Moldova is the poorest country in Europe. Its gross domestic product per capita stands at only $5,200. Around 20 percent of Moldova’s 3.5 million people are poor. There are several causes of poverty in Moldova. Here are a few:
Limited agricultural investment
Poverty is more common among farming families. The country’s history can partly explain why this is.
When Moldova gained independence from the Soviet Union in 1991, the government divided a lot of agricultural land into plots too small to be commercially viable. The small size of the plots–most under 2.5 hectares–meant farmers had to depend on manual labor instead of large, advanced machinery and technology. This led to inefficiencies and poor yields compared to the land’s potential.
Rural Moldovans continue to lack access to new technology, agricultural support services and financial services, which shackles them to a life of subsistence farming. With extension services, they could better contribute to agriculture’s share of Moldova’s GDP, which is around 14 percent.
A lack of agricultural investment is not the only cause of poverty in Moldova. Sometimes, families, businesses and entrepreneurs have goods, but they do not have reliable buyers.
Countries that Moldova would usually trade with have imposed strict sanctions or all-out bans on products from the small nation. Russia has repeatedly rejected Moldovan goods, such as wine, fruit and vegetables, by stating they do not meet its high quality standards.
This closed market took a toll on the Moldovan economy, which in turn trickles down to negatively affect citizens. Before the embargo in 2014, 90 percent of Moldova’s apples went to Russia. Now they are sent to other countries that buy them at lower prices.
Corrupt oligarchs and politicians rob citizens of money. In 2015, $1 billion — or about one-eighth of the country’s GDP — was stolen from the country’s three largest banks. Around 40 people, including a former prime minister, either helped or benefited from the massive theft.
The capital city’s mayor, the transportation minister, the agriculture minister, the deputy economic minister, the environmental minister and other public officials face corruption or embezzlement accusations. The many officials facing these charges do not appear to have the general public’s best interest in mind.
Corruption in Moldova makes it difficult for people to succeed in business. Around 30 percent of all companies reported that public authorities requested bribes at least once per year to pass inspections, get permits, obtain utilities access or secure an operating license. The cost of electricity in the country is nearly double the price in the rest of the region, according to the GAN Business Anti-Corruption Portal. These oppressive practices stifle Moldova’s business environment and rank among the causes of poverty in Moldova.
Weak social systems
UNICEF reports that Moldova has a social protection system that comprises 15 benefits and services. But just one of these benefits is for the poor.
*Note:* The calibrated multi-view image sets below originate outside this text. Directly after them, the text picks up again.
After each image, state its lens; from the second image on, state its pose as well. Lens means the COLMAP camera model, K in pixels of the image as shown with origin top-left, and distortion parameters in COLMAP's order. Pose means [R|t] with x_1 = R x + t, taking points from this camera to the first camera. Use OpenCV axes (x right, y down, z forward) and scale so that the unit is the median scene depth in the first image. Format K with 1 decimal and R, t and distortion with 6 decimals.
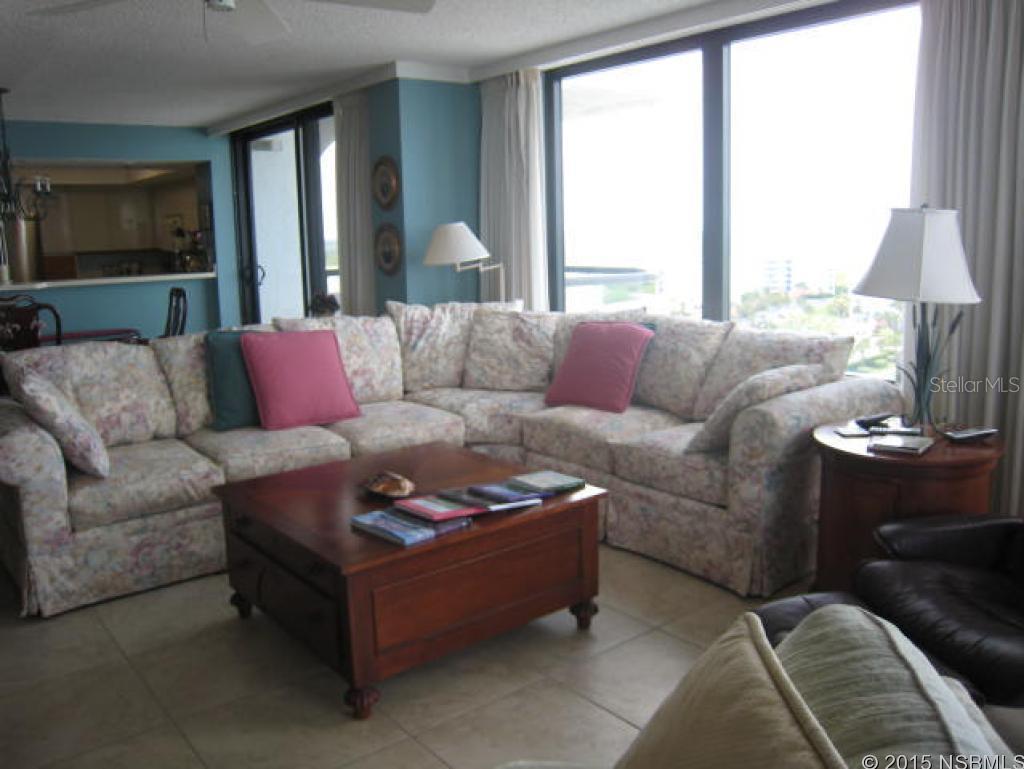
lens RADIAL K [[859.4, 0, 516.7], [0, 859.4, 373.2], [0, 0, 1]] dist [-0.144411, 0.103714]
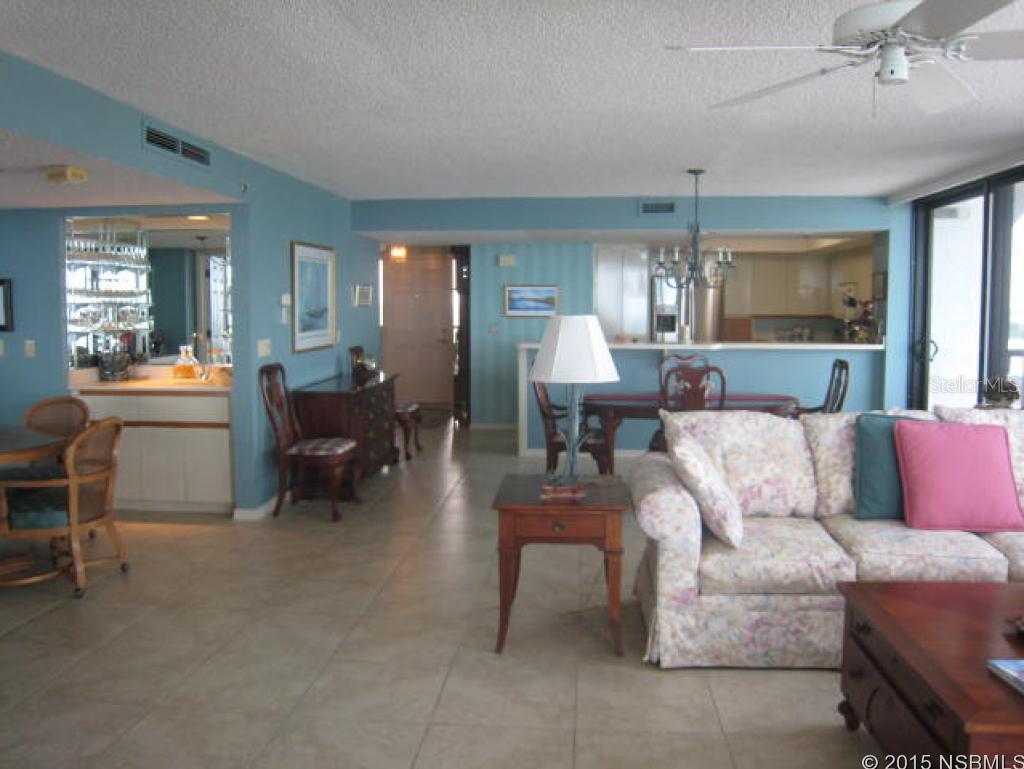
lens RADIAL K [[859.4, 0, 512.1], [0, 859.4, 377.7], [0, 0, 1]] dist [-0.144411, 0.103714]
pose [[0.718956, 0.080021, -0.690434, 0.004012], [-0.127057, 0.991743, -0.017364, -0.022513], [0.683344, 0.100208, 0.723187, 0.038298]]
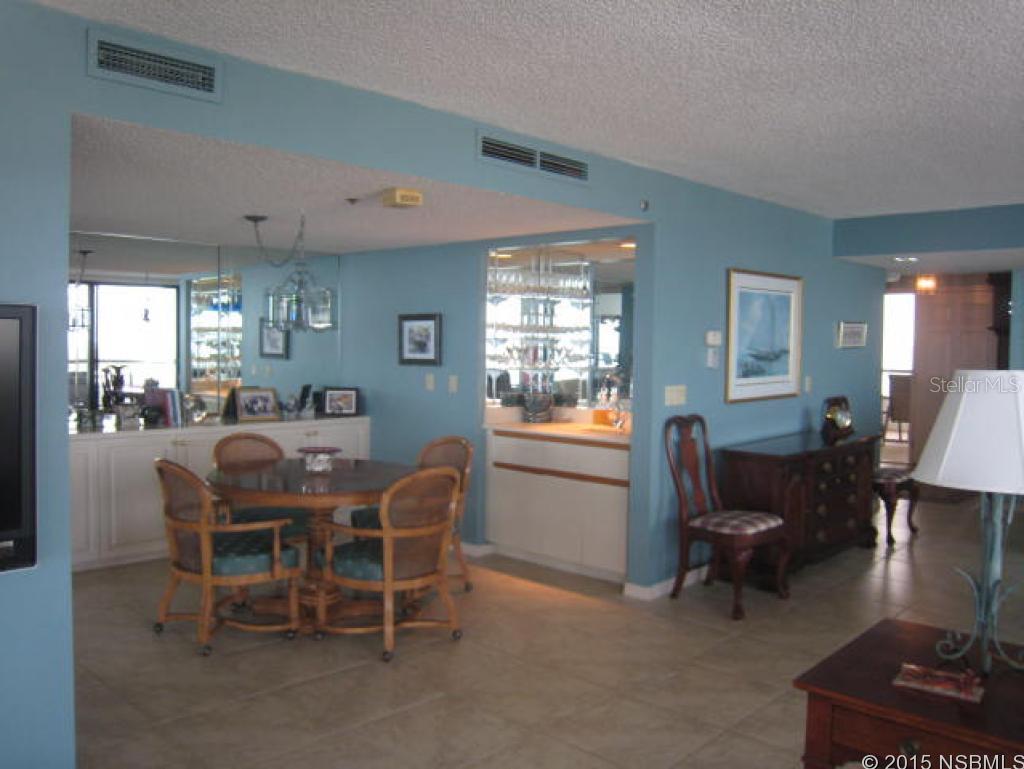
lens RADIAL K [[859.4, 0, 511.9], [0, 859.4, 377.7], [0, 0, 1]] dist [-0.144411, 0.103714]
pose [[0.129287, 0.064557, -0.989504, -0.130937], [-0.172475, 0.984132, 0.041672, -0.080591], [0.976492, 0.165277, 0.138370, 0.396812]]
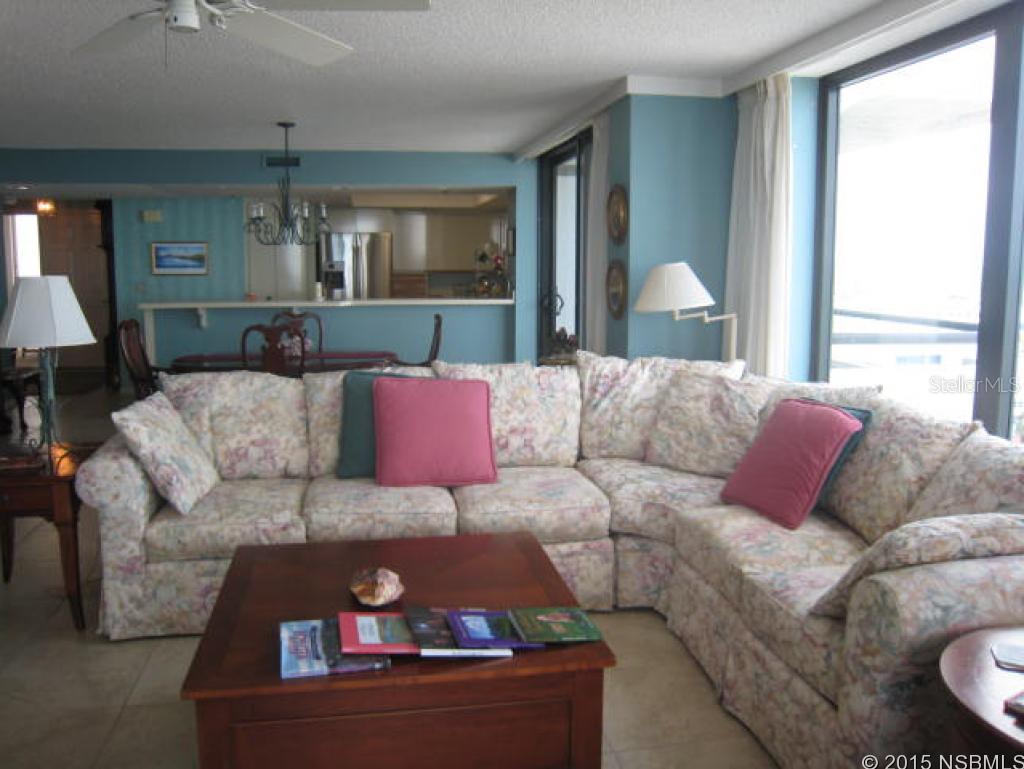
lens RADIAL K [[859.4, 0, 510.4], [0, 859.4, 377.1], [0, 0, 1]] dist [-0.144411, 0.103714]
pose [[0.874835, 0.090167, -0.475955, 0.249100], [-0.100842, 0.994898, 0.003123, -0.063810], [0.473808, 0.045264, 0.879464, 0.242280]]
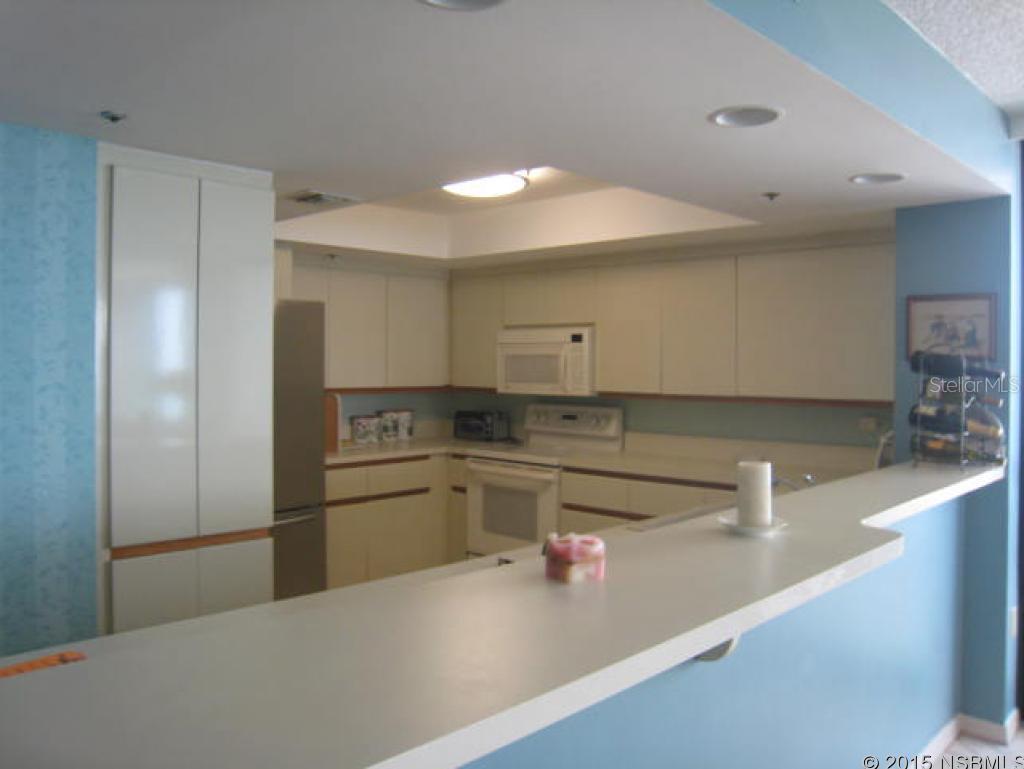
lens RADIAL K [[859.4, 0, 508.9], [0, 859.4, 379.2], [0, 0, 1]] dist [-0.144411, 0.103714]
pose [[0.990561, 0.024438, 0.134880, -1.296359], [-0.004653, 0.989407, -0.145090, -0.205220], [-0.136997, 0.143093, 0.980182, 1.274625]]
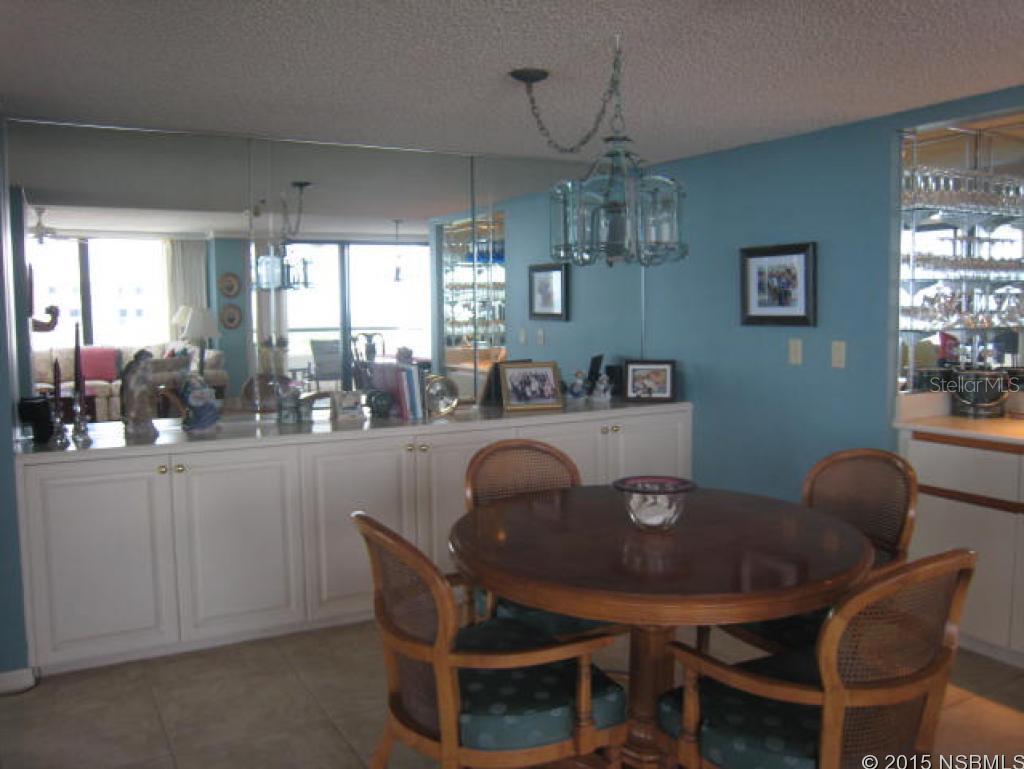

Furthermore, money earmarked for the poor does not always end up in the right hands. A state report found that 17 percent of social assistance is used inefficiently and goes to families with high incomes.
Adding pressure to government financial resources is an aging population. Low wages, limited educational opportunities and poor job prospects push young Moldovans to leave their home country. Moreover, the birth rate is too low to replenish the population that is lost.
These factors create a disproportionate number of elderly people in the population. The high proportion of the country’s elderly is putting pressure on the country’s pension system.
The government is considering increasing the retirement age to lessen its financial burden, but there are not a lot of jobs for people to get. The labor participation rate was a mere 42 percent in 2016.
Causes of poverty in Moldova include limited agricultural investments, trade restrictions, government corruption and a weak social system. But, the government of Moldova is committed to helping alleviate poverty.
The government works with International Fund for Agricultural Development (IFAD) to create microfinance opportunities for farmers, which supports agricultural investment and can increase farmers’ returns. IFAD has also invested in agro-processing to ensure farmers prepare their goods for domestic and international markets.
Moldova is also making progress in regards to corruption. Parliament passed a new law on prosecution in 2016. It helps in the fight against corruption by strengthening prosecutor independence and doubling salaries, so prosecutors are less prone to accept bribes.
More evidence of the government’s goal to reduce poverty is its “Moldova 2020” National Development Strategy. The strategy details how reforming the pension system and developing the labor market will contribute to poverty rate reduction.
As the above examples demonstrate, leaders have set their sights on fixing the underlying causes of poverty in Moldova.